Dans le but d’assainir la gestion des effectifs de l’État, le gouvernement a approuvé lors de cette séance la création d’une Commission de discipline, de coordination et de suivi. Cette structure s’inscrit dans une stratégie de portage conjoint entre le ministère de la Fonction publique et celui du Budget. Ce binôme ministériel est désormais chargé de piloter un projet global de régularisation des situations administratives, lequel fera l’objet d’une concertation avec les organisations syndicales afin de garantir la transparence et l’adhésion des partenaires sociaux tout au long du processus.
L’axe central de cette réforme repose sur le lancement immédiat d’audits rigoureux concernant les stagiaires professionnels de la promotion 2024 ainsi que les agents relevant de la Main-d’œuvre non permanente. Ces investigations ont pour objectif de certifier la conformité administrative et financière de chaque dossier. Cette phase de contrôle est présentée par les autorités comme un préalable indispensable pour établir une base de données fiable et maîtriser les engagements financiers de l’État. En conséquence, toute progression administrative demeure gelée jusqu’à l’adoption définitive d’un nouveau cadre interministériel.

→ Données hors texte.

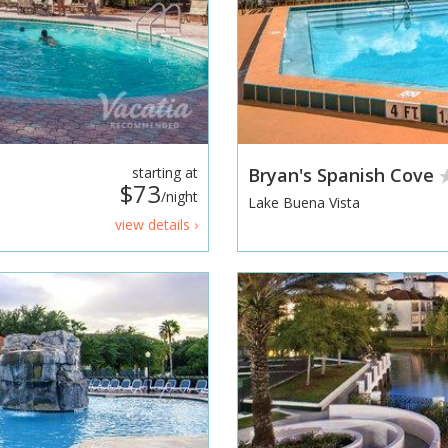
starting at
Bryan's Spanish Cove
$73
/night
Lake Buena Vista
view details ›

Cependant, cette mesure de suspension interroge sur sa pertinence opérationnelle et son impact social immédiat. Si la nécessité de maîtriser la masse salariale et de débusquer d’éventuelles anomalies répond à un impératif de bonne gouvernance, le gel des régularisations pourrait fragiliser des agents en attente de stabilité. La question se pose de savoir si cette pause administrative ne risque pas de ralentir la motivation au sein des services publics ou d’accentuer la précarité des agents de la MONP, dont le statut demeure en suspens le temps de l’enquête. L’efficacité de cette stratégie gouvernementale dépendra ainsi de la célérité avec laquelle les audits seront conduits et de la capacité du futur cadre interministériel à offrir des solutions concrètes et définitives.